* **Task item**:
Pick out each line in these entries that contains the string "Nejar".

* **Listed records**:
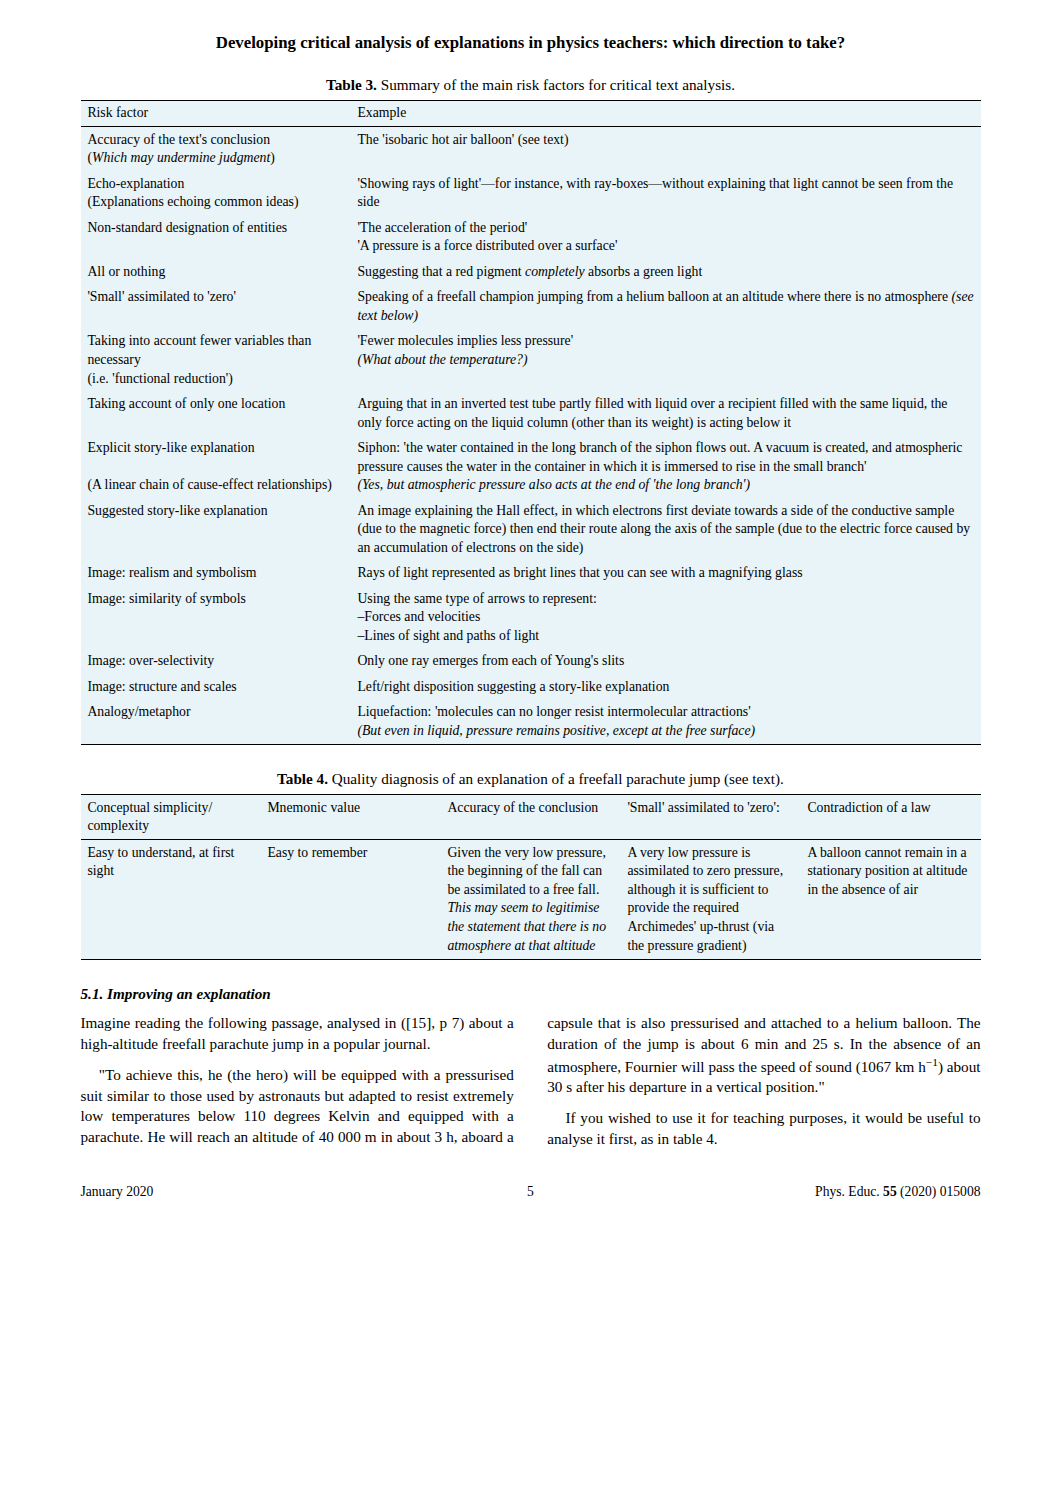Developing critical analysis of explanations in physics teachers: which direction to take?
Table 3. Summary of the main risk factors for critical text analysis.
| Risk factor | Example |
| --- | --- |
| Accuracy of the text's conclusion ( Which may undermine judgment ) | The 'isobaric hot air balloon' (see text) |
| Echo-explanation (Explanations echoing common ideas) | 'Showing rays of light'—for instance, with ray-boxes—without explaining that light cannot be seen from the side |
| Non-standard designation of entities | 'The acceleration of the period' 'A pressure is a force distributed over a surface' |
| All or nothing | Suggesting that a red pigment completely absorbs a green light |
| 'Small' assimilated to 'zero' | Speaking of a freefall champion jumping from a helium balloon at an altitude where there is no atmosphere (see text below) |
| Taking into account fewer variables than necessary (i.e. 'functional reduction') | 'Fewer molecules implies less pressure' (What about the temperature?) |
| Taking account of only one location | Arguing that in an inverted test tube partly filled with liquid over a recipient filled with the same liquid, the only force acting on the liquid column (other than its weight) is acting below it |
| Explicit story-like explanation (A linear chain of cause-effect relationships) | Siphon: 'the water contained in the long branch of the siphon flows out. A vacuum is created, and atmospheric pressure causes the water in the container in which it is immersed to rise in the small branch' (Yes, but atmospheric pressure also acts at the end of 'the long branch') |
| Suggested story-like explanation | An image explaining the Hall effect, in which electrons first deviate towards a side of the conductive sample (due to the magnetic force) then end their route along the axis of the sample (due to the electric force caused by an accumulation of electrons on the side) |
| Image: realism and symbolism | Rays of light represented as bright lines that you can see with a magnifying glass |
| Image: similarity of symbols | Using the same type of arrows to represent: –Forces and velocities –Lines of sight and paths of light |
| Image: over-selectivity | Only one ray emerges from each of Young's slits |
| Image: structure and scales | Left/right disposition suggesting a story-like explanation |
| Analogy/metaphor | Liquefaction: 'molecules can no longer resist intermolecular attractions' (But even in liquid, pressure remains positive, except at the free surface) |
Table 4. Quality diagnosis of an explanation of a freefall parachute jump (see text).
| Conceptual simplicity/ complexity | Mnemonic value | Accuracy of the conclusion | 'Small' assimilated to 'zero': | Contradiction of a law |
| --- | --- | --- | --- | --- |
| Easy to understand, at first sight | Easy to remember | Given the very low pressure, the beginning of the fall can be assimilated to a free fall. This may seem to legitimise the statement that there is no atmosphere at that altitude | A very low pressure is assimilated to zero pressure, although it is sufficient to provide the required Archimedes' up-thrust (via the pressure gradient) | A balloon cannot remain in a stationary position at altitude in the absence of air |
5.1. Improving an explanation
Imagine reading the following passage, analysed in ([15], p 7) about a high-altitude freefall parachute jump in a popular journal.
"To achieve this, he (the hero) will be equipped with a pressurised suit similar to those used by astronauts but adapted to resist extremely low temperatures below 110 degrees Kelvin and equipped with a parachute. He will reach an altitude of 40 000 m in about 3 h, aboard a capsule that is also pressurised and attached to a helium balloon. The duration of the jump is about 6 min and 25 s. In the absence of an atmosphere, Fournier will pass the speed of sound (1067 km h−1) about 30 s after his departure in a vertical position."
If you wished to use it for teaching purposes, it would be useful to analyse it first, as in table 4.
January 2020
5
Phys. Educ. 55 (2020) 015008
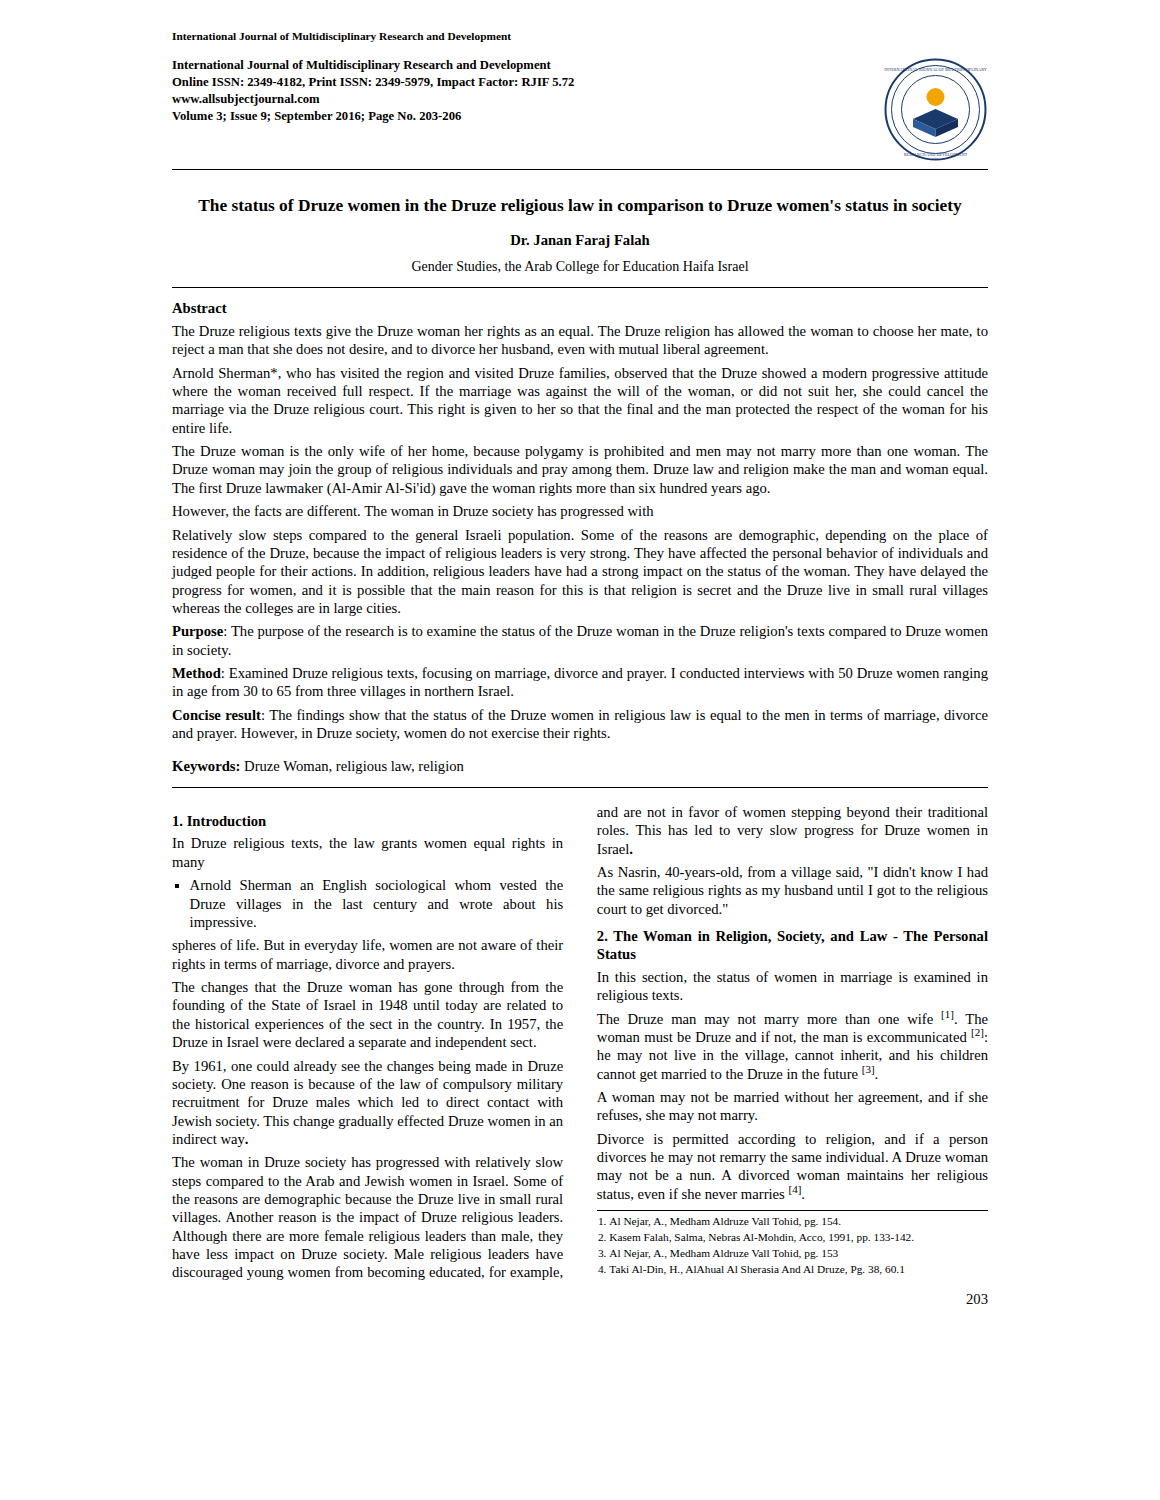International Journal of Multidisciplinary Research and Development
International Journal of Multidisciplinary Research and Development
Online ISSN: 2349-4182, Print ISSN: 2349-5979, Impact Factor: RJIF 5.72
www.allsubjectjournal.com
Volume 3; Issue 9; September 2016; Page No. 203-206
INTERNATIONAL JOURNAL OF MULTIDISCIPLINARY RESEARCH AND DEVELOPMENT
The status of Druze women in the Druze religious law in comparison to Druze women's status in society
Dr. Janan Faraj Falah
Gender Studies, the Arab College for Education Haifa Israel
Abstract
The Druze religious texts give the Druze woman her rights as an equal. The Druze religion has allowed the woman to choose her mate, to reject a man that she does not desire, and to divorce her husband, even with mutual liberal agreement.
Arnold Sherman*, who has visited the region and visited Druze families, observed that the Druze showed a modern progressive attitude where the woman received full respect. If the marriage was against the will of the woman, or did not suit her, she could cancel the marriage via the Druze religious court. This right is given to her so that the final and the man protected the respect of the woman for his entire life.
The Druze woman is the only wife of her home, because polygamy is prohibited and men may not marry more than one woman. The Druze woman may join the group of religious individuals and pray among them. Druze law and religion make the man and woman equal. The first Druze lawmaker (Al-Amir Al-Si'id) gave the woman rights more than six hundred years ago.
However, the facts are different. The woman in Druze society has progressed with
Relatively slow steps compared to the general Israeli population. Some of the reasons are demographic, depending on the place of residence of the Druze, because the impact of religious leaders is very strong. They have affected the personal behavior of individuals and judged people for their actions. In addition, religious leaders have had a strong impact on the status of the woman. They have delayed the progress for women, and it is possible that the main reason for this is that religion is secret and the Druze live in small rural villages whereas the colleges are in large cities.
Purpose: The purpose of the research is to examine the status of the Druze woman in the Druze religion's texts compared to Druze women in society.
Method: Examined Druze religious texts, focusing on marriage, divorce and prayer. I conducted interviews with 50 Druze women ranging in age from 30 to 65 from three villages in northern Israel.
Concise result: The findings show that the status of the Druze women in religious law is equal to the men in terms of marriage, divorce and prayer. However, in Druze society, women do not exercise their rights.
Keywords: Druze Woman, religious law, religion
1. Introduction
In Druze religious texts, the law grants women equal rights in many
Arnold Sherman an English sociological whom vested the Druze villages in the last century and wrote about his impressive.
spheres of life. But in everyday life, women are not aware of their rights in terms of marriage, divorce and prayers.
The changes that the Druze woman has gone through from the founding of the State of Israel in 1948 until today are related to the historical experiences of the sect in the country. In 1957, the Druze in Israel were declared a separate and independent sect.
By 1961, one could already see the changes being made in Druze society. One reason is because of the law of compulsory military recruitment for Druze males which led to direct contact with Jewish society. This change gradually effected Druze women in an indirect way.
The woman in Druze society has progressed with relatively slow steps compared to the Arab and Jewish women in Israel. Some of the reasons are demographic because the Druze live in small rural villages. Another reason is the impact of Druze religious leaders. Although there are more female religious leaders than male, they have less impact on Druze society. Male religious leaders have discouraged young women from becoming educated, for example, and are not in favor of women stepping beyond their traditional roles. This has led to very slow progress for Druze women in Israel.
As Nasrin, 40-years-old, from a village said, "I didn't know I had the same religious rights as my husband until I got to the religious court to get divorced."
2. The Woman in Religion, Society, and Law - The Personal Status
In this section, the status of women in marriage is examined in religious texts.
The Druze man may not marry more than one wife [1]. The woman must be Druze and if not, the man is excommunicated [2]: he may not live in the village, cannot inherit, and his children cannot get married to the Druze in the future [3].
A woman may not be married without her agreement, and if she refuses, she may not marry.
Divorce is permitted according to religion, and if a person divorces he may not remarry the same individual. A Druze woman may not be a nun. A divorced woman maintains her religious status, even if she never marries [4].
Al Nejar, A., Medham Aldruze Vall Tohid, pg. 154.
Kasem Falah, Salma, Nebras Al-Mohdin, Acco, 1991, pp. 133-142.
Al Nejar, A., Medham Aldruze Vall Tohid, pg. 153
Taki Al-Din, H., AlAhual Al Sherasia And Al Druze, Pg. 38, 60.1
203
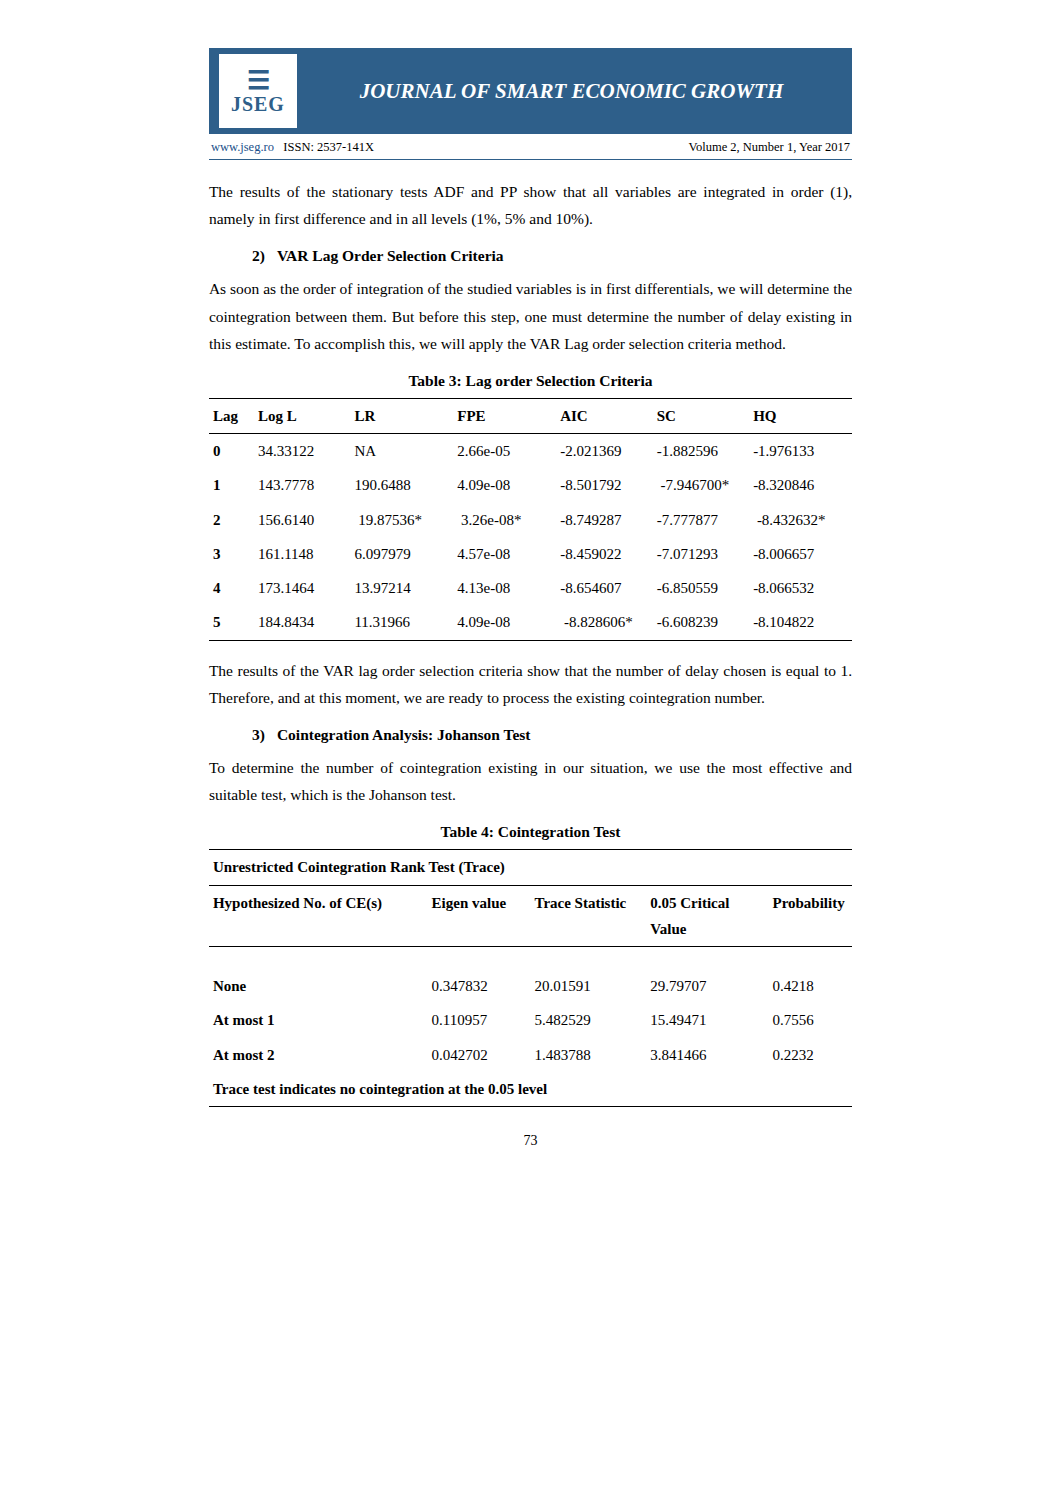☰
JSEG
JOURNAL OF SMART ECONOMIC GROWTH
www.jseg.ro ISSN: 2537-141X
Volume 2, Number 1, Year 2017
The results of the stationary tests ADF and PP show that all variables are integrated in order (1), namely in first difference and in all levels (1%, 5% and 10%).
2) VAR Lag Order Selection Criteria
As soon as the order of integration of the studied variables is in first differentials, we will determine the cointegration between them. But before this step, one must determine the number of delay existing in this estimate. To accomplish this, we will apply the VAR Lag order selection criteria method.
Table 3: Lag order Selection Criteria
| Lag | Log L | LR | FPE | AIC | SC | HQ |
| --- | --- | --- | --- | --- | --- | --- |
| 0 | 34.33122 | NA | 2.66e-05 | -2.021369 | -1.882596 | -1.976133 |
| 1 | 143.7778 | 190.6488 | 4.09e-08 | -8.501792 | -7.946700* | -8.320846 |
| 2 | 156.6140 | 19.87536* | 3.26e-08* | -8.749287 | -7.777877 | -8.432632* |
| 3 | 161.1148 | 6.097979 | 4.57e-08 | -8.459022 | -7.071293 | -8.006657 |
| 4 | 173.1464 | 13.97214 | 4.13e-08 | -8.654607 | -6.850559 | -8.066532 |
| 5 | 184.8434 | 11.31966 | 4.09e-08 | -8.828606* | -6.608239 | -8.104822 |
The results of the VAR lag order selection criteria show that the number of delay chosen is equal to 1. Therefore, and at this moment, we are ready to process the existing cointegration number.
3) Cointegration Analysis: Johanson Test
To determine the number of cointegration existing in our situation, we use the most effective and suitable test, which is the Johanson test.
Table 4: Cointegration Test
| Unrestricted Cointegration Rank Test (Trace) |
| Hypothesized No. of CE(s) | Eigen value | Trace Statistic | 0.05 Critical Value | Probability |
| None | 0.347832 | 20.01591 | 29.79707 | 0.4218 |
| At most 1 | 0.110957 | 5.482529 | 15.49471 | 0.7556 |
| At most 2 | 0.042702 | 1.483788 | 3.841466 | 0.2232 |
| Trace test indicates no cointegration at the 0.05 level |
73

* **Answer space**:
Al Nejar, A., Medham Aldruze Vall Tohid, pg. 154.
Al Nejar, A., Medham Aldruze Vall Tohid, pg. 153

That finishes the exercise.